The virtue of that strategy is that the Lopezes do offer easy demonization, their horns and tails not exactly hidden from view. GMA should know, she tolerated their shenanigans—at the same time that they tolerated her ambitions—when they still called each other by their first names. As late as May 2004, the Lopezes were still with her, campaigning for her and keeping mum about her cheating. That is one “good deed” that truly should not go unpunished. They richly deserve each other.

But government’s tack also displays breathtaking cheekiness. I don’t recall that Marcos or his cohorts went around town calling other people dictatorial or corrupt. GMA, or her lackeys, clearly think nothing of it. Can you imagine Marcos demanding to know why we should allow anyone to be above the law? Yet this one does—the one person who has made being above the law her favorite sport.

For if the campaign to demonize the Lopezes has shown anything, it is the contrast between the ease with which anybody can be summoned and made to account for private transactions he made on behalf of stockholders and the impossibility of summoning GMA and making her account for public transactions she made in the name of the citizens. It is the ease with which Meralco officials can be made to answer for promoting a raw deal (the pass-on costs) and the impossibility of making GMA answer for promoting a truly rotten deal (the piss-on-the-people NBN).

Good question: Why should anyone be above the law?

As to the amount of rice the Lopezes’ rip-off could have procured, I’ve been saying again and again in this column that if the anti-corruption groups want to get their message across, they should translate the mind-boggling sums they’re accusing government of stealing into things the public can grasp—precisely like the amount of rice the loot could have bought. Unfortunately, only Malacañang seems to be listening to me. Can you imagine how much rice could feed the hungry from the bukol or tongpats in the NBN alone?

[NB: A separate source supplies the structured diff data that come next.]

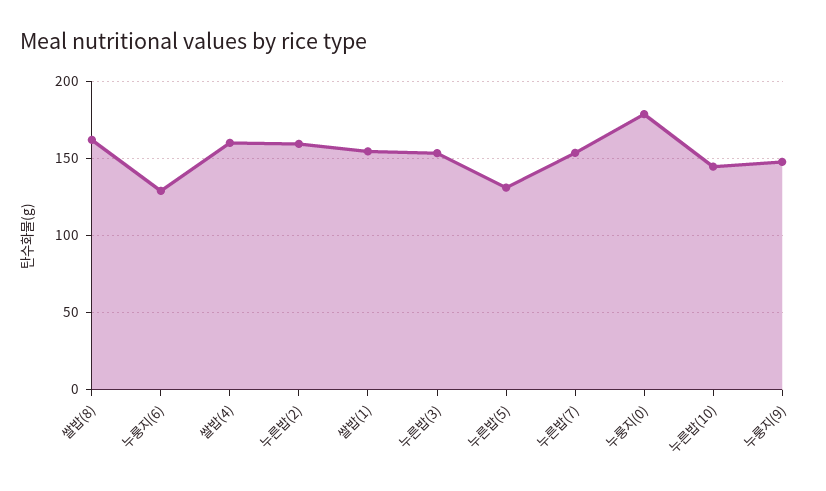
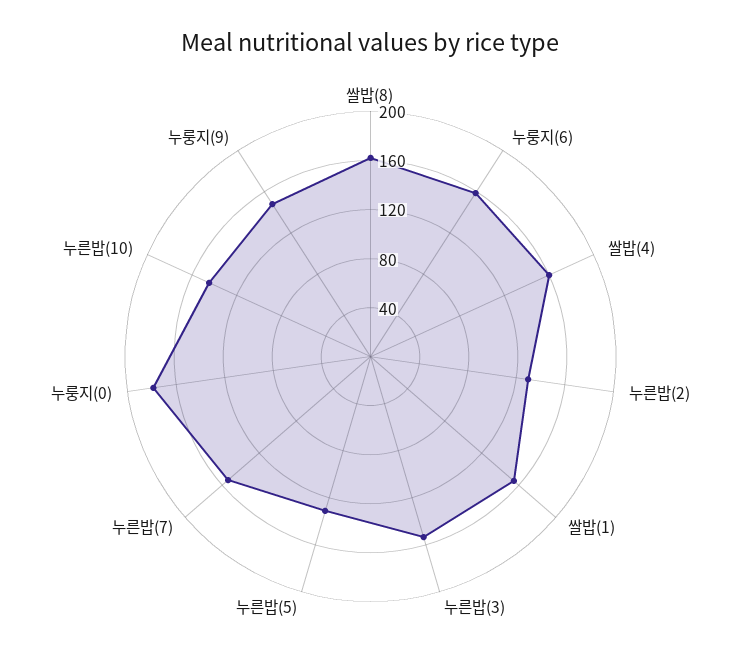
누룽지(6): 130 -> 160
누른밥(2): 160 -> 130

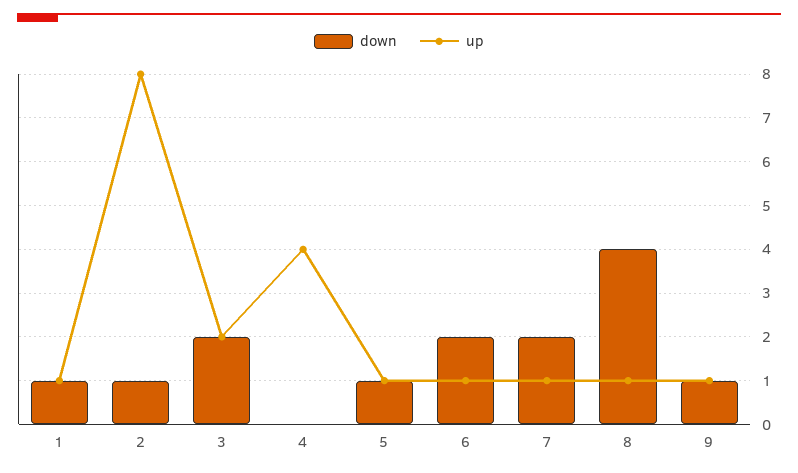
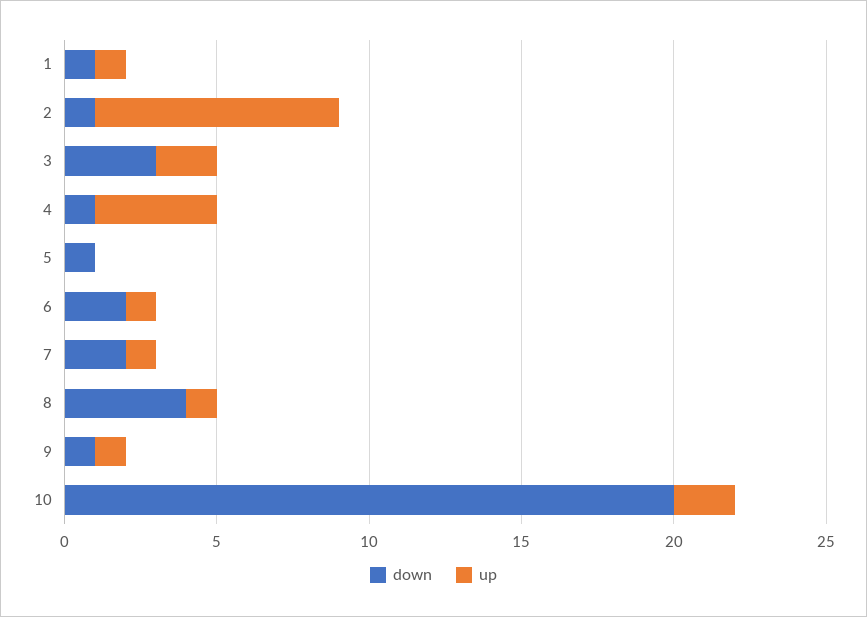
down, 3: 2 -> 3
down, 4: 0 -> 1
up, 5: 1 -> 0
down, 10: none -> 20
up, 10: none -> 2

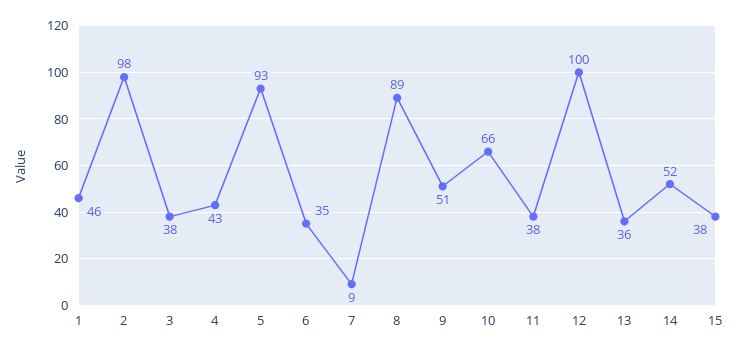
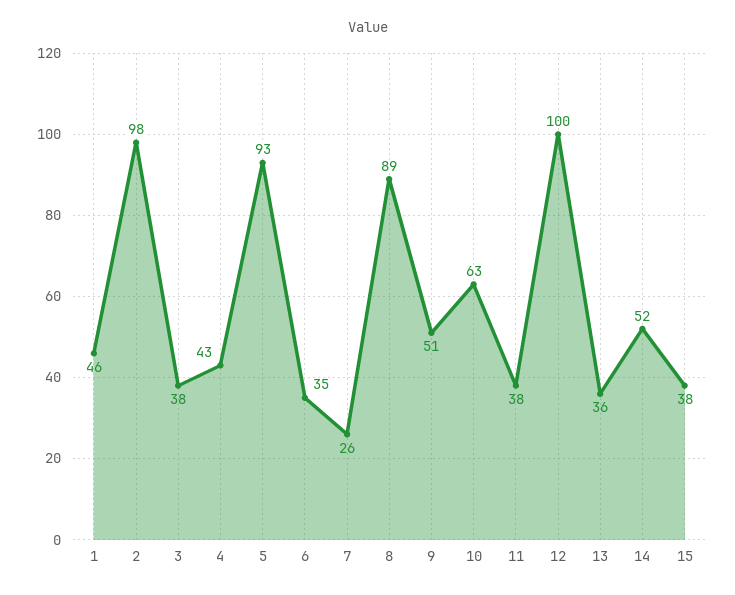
7: 9 -> 26
10: 66 -> 63

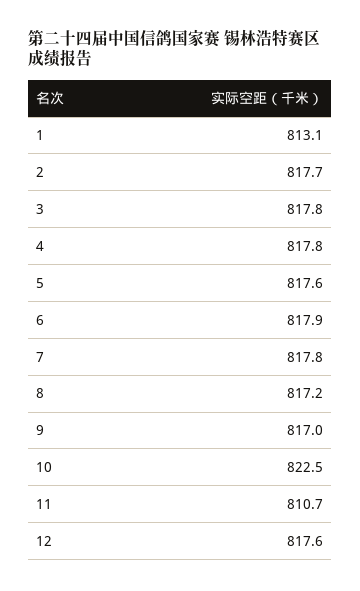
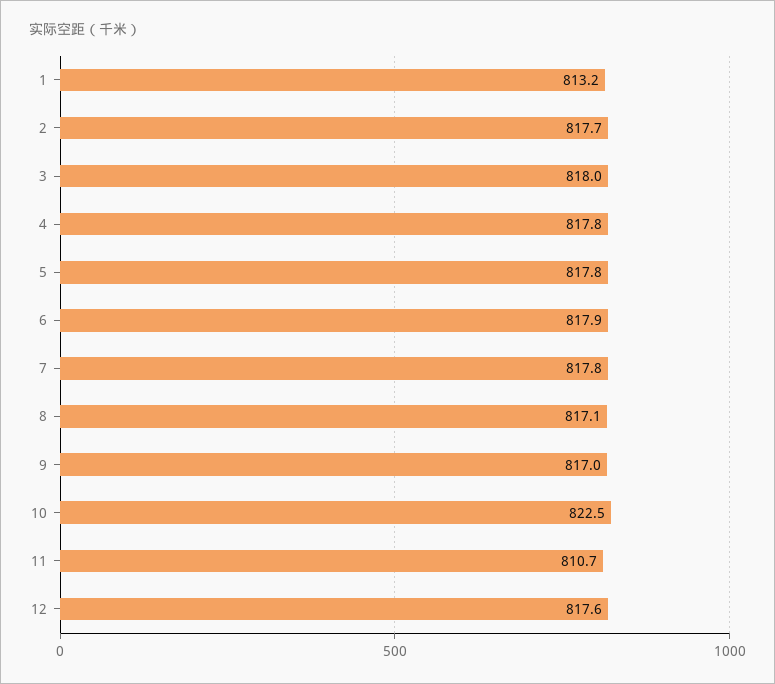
1: 813.1 -> 813.2
3: 817.8 -> 818
5: 817.6 -> 817.8
8: 817.2 -> 817.1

Do the math, and put them out in graffiti or periodikits in walls, if not in expensive newspaper ads.

But in the end, what makes the ads by Siglo and Naflu and Garcia’s antics even more disgusting is that the Lopezes do deserve to be demonized. Except that GMA and company are the wrong people to do it. Right demons, wrong exorcist. Siglo’s questions about the legal process are laughable, but not so these ones: Why haven’t the Lopezes returned the P30-billion income tax Meralco passed on to us from 1994 to 2002? Why haven’t we seen one centavo of the P21.4-billion refund the Energy Regulatory Commission ordered Meralco to give back in 2004?

The problem here is not just that GMA wants to get off the hook by redirecting the blame to the Lopezes. It is also that that the Lopezes will get off the hook because they have her to do the fishing.

A pity, because no two groups of people more deserved hooking, frying and—in these truly hungry times—eating.